Which lines of the data contain the string "Partner"? Show each of them.

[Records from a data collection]
· · · ·

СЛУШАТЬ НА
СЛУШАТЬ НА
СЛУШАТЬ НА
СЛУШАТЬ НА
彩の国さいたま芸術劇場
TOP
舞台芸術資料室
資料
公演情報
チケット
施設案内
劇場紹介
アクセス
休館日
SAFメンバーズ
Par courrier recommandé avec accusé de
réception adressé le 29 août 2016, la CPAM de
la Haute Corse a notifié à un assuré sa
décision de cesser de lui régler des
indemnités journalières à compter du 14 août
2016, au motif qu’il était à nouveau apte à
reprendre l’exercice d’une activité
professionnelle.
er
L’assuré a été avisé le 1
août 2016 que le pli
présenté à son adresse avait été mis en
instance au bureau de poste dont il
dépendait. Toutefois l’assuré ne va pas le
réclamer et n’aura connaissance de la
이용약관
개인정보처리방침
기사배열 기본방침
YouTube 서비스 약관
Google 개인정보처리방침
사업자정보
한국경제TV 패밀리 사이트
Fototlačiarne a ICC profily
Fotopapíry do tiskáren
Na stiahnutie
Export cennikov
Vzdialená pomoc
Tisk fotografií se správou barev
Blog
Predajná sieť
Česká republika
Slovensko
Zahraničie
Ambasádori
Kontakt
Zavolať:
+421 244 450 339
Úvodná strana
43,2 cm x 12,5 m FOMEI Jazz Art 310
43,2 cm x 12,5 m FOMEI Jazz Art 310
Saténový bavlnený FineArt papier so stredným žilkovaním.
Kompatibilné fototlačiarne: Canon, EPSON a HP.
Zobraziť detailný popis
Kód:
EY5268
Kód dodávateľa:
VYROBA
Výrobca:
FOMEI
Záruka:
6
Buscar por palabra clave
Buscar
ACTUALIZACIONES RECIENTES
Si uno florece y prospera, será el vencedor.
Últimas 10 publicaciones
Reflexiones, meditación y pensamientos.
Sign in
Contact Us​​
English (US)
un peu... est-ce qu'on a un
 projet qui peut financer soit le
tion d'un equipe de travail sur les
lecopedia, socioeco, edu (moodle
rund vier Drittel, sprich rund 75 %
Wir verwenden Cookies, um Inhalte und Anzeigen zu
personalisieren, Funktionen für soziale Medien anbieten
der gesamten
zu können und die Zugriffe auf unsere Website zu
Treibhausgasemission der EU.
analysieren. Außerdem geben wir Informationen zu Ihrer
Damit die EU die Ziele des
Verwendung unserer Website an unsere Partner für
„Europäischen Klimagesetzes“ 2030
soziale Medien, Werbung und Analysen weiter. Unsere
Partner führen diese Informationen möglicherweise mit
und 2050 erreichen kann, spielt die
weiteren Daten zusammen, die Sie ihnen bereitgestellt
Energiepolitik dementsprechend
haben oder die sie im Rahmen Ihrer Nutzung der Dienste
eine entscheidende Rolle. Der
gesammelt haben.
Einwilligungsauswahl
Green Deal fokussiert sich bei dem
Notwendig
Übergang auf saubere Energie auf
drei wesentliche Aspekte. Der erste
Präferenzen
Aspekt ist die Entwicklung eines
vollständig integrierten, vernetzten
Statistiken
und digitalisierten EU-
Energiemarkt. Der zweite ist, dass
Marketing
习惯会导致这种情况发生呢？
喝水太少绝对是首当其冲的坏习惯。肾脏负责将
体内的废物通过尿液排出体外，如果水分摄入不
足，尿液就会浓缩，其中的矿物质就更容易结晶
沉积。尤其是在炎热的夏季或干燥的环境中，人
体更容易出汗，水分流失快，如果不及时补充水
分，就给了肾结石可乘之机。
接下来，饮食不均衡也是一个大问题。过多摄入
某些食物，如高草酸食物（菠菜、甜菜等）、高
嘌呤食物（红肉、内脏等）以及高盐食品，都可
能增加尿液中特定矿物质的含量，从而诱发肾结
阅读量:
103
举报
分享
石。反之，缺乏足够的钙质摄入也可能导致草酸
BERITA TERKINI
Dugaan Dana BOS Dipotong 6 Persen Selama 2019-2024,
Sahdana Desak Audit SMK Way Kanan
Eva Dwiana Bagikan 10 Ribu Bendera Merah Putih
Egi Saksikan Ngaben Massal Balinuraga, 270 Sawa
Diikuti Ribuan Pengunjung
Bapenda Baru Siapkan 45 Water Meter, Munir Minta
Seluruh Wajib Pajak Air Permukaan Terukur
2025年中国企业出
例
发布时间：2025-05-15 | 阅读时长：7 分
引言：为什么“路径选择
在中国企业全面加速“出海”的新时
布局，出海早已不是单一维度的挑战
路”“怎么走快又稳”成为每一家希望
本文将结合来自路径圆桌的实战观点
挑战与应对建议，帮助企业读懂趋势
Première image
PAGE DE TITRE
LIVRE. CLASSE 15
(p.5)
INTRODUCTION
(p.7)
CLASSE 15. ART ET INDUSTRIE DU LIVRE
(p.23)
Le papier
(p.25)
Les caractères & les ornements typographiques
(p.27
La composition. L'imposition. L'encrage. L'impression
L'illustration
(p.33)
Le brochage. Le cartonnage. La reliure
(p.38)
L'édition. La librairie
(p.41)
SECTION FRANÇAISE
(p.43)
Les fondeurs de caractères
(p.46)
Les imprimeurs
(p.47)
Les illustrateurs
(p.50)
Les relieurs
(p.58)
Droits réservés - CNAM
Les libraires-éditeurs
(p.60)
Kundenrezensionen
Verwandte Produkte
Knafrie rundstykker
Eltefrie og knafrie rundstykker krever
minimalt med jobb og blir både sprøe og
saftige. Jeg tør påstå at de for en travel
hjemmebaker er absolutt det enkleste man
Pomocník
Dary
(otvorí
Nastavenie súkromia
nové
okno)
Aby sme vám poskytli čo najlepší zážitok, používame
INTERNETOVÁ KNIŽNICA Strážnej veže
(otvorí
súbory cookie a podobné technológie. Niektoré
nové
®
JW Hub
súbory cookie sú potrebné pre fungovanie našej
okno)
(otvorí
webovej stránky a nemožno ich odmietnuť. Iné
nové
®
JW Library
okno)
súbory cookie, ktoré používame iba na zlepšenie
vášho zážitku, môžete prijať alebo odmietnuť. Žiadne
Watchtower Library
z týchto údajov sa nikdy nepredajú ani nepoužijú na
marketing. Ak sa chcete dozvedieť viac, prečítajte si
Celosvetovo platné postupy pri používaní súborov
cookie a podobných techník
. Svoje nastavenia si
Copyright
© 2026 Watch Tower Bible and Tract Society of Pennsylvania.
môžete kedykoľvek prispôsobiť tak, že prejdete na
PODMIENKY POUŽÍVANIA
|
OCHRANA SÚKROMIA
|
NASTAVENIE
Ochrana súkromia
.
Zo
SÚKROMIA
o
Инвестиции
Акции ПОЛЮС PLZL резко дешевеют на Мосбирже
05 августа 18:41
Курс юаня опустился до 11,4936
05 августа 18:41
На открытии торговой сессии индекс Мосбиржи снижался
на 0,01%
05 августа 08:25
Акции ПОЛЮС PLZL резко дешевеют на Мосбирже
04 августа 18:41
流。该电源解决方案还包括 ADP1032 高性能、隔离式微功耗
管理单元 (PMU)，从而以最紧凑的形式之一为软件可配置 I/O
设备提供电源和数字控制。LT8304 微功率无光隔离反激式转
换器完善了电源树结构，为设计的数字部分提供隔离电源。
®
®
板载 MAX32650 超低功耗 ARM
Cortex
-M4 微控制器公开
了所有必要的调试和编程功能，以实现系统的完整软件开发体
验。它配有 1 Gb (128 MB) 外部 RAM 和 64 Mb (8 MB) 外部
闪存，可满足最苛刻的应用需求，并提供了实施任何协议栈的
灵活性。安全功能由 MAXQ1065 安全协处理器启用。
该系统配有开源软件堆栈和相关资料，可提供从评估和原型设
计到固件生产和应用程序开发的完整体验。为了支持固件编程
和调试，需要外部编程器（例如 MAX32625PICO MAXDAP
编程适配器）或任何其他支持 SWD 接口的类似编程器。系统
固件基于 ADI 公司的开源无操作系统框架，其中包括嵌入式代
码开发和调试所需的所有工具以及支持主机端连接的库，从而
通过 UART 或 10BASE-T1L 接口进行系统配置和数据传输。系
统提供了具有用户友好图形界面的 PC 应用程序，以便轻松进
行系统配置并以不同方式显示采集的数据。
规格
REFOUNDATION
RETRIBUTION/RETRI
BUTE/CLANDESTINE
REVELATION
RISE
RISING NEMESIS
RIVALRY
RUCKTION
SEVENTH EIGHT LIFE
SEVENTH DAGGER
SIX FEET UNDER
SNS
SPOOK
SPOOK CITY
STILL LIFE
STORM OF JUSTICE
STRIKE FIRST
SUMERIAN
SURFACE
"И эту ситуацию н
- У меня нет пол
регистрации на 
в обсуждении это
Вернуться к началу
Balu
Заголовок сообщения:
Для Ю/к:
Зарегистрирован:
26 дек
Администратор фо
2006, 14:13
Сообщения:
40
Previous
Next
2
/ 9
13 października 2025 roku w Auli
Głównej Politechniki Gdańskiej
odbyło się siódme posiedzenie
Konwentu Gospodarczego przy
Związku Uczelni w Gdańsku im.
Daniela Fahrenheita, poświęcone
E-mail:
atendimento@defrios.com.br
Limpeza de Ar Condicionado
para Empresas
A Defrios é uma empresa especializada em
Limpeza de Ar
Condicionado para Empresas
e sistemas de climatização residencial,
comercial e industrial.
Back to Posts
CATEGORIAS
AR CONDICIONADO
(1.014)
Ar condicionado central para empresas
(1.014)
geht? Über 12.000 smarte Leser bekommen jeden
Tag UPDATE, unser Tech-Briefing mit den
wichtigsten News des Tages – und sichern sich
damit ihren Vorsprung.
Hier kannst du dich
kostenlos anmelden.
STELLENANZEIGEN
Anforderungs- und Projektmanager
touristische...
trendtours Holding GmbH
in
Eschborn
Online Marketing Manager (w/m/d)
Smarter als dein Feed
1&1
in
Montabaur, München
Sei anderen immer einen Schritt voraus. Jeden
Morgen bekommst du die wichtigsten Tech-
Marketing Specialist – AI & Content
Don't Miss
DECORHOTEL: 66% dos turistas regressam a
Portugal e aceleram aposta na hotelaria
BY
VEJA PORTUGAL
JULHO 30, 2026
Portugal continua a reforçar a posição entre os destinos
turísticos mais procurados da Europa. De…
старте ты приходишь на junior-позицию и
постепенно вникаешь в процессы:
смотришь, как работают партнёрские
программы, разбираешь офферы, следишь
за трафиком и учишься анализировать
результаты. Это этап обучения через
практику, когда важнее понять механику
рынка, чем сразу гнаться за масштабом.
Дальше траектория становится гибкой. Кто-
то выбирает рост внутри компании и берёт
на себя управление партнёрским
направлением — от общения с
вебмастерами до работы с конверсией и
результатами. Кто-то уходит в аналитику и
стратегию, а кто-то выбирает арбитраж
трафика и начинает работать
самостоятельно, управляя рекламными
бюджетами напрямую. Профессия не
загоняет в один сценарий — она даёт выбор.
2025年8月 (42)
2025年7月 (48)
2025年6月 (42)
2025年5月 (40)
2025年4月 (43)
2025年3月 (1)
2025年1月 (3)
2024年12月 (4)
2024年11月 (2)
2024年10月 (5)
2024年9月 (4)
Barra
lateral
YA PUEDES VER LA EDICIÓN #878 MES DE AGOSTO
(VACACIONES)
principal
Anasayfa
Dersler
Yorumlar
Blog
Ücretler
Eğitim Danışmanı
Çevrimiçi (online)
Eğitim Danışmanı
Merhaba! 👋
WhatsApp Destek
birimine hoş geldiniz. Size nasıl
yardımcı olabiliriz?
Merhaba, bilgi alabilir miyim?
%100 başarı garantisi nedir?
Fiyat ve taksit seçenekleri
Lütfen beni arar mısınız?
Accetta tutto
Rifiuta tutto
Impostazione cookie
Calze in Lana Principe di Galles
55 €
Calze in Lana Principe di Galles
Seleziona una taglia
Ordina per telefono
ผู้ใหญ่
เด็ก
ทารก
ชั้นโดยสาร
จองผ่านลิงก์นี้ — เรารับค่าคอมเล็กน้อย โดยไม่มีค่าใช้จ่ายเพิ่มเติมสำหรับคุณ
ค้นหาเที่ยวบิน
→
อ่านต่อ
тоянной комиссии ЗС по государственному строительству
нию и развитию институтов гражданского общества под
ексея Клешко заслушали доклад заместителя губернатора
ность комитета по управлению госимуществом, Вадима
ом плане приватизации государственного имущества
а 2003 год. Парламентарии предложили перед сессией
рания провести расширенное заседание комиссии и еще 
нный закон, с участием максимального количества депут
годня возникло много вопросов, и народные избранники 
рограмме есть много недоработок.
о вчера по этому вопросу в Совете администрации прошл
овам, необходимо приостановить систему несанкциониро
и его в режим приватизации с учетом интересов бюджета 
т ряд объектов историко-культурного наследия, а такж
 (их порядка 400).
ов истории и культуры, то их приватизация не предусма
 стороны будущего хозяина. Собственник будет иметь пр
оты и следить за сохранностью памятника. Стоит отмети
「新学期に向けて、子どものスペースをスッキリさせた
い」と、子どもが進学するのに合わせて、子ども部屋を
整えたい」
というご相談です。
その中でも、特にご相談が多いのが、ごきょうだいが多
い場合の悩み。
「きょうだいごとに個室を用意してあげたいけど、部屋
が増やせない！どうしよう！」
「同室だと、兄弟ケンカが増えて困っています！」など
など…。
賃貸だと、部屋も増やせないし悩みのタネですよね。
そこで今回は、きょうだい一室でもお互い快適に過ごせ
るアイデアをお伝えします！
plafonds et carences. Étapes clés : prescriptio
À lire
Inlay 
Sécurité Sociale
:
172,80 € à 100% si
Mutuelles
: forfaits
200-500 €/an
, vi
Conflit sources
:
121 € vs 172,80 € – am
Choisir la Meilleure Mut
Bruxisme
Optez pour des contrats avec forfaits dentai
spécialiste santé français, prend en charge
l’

· · · ·

• ANSWER FOR THE TASK
Verwendung unserer Website an unsere Partner für
Partner führen diese Informationen möglicherweise mit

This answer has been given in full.